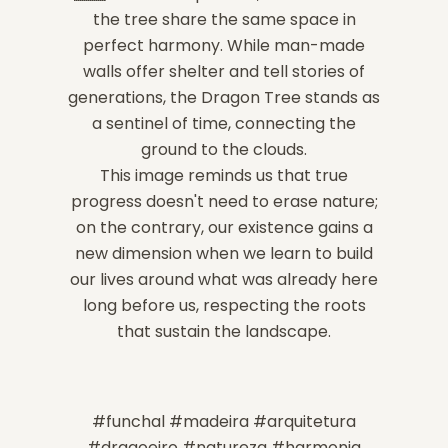
the tree share the same space in
perfect harmony. While man-made
walls offer shelter and tell stories of
generations, the Dragon Tree stands as
a sentinel of time, connecting the
ground to the clouds.
This image reminds us that true
progress doesn't need to erase nature;
on the contrary, our existence gains a
new dimension when we learn to build
our lives around what was already here
long before us, respecting the roots
that sustain the landscape.
#funchal #madeira #arquitetura
#dragoeiro #natureza #harmonia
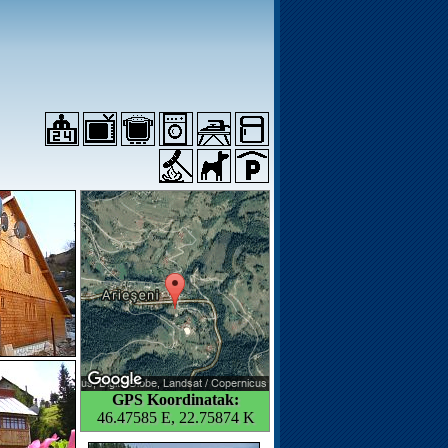
GPS Koordinatak:
46.47585 E, 22.75874 K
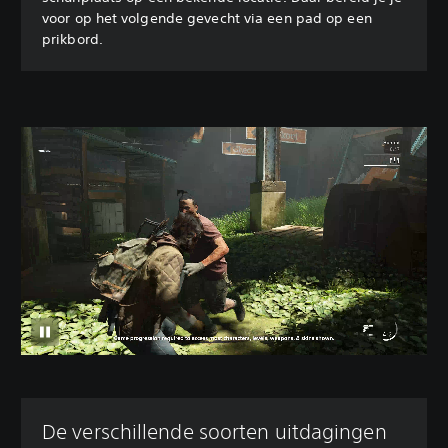
voor op het volgende gevecht via een pad op een
prikbord.
De verschillende soorten uitdagingen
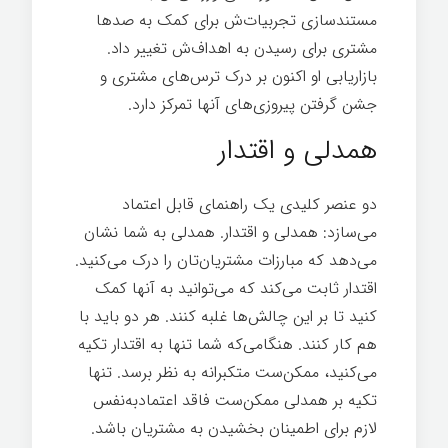
مستندسازی تجربیات‌ش برای کمک به صدها
مشتری برای رسیدن به اهداف‌ش تغییر داد.
بازاریابی او اکنون بر درک ترس‌های مشتری و
جشن گرفتن پیروزی‌های آنها تمرکز دارد.
همدلی و اقتدار
دو عنصر کلیدی یک راهنمای قابل اعتماد
می‌سازد: همدلی و اقتدار. همدلی به شما نشان
می‌دهد که مبارزات مشتریان‌تان را درک می‌کنید.
اقتدار ثابت می‌کند که می‌توانید به آنها کمک
کنید تا بر این چالش‌ها غلبه کنند. هر دو باید با
هم کار کنند. هنگامی‌که شما تنها به اقتدار تکیه
می‌کنید، ممکن‌ست متکبرانه به نظر برسد. تنها
تکیه بر همدلی ممکن‌ست فاقد اعتمادبه‌نفس
لازم برای اطمینان بخشیدن به مشتریان باشد.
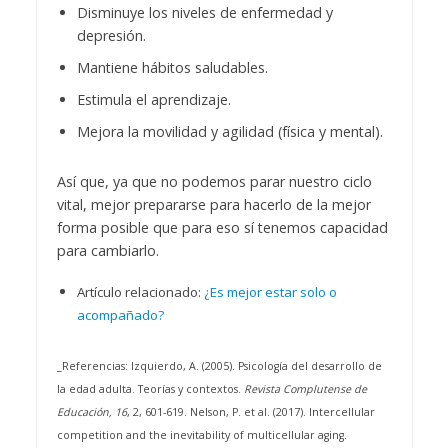
Disminuye los niveles de enfermedad y
depresión.
Mantiene hábitos saludables.
Estimula el aprendizaje.
Mejora la movilidad y agilidad (física y mental).
Así que, ya que no podemos parar nuestro ciclo
vital, mejor prepararse para hacerlo de la mejor
forma posible que para eso sí tenemos capacidad
para cambiarlo.
Artículo relacionado:
¿Es mejor estar solo o
acompañado?
_
Referencias:
Izquierdo, A. (2005). Psicología del desarrollo de
la edad adulta. Teorías y contextos.
Revista Complutense de
Educación, 16
, 2, 601-619.
Nelson, P. et al. (2017). Intercellular
competition and the inevitability of multicellular aging.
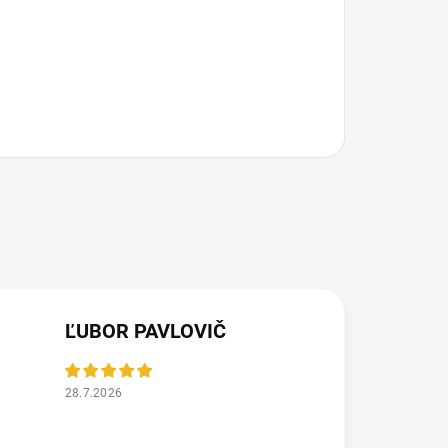
ĽUBOR PAVLOVIČ
28.7.2026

○ ○ ○

(What to work on):
Please write out all the items above again, changing "sentinel" to "guardian" and keeping everything else unchanged. Leave the pictures out of your answer.

(Answer box):
the tree share the same space in
perfect harmony. While man-made
walls offer shelter and tell stories of
generations, the Dragon Tree stands as
a guardian of time, connecting the
ground to the clouds.
This image reminds us that true
progress doesn't need to erase nature;
on the contrary, our existence gains a
new dimension when we learn to build
our lives around what was already here
long before us, respecting the roots
that sustain the landscape.
#funchal #madeira #arquitetura
#dragoeiro #natureza #harmonia
GPS Koordinatak:
46.47585 E, 22.75874 K
voor op het volgende gevecht via een pad op een
prikbord.
De verschillende soorten uitdagingen
مستندسازی تجربیات‌ش برای کمک به صدها
مشتری برای رسیدن به اهداف‌ش تغییر داد.
بازاریابی او اکنون بر درک ترس‌های مشتری و
جشن گرفتن پیروزی‌های آنها تمرکز دارد.
همدلی و اقتدار
دو عنصر کلیدی یک راهنمای قابل اعتماد
می‌سازد: همدلی و اقتدار. همدلی به شما نشان
می‌دهد که مبارزات مشتریان‌تان را درک می‌کنید.
اقتدار ثابت می‌کند که می‌توانید به آنها کمک
کنید تا بر این چالش‌ها غلبه کنند. هر دو باید با
هم کار کنند. هنگامی‌که شما تنها به اقتدار تکیه
می‌کنید، ممکن‌ست متکبرانه به نظر برسد. تنها
تکیه بر همدلی ممکن‌ست فاقد اعتمادبه‌نفس
لازم برای اطمینان بخشیدن به مشتریان باشد.
Disminuye los niveles de enfermedad y
depresión.
Mantiene hábitos saludables.
Estimula el aprendizaje.
Mejora la movilidad y agilidad (física y mental).
Así que, ya que no podemos parar nuestro ciclo
vital, mejor prepararse para hacerlo de la mejor
forma posible que para eso sí tenemos capacidad
para cambiarlo.
Artículo relacionado:
¿Es mejor estar solo o
acompañado?
_
Referencias:
Izquierdo, A. (2005). Psicología del desarrollo de
la edad adulta. Teorías y contextos.
Revista Complutense de
Educación, 16
, 2, 601-619.
Nelson, P. et al. (2017). Intercellular
competition and the inevitability of multicellular aging.
ĽUBOR PAVLOVIČ
28.7.2026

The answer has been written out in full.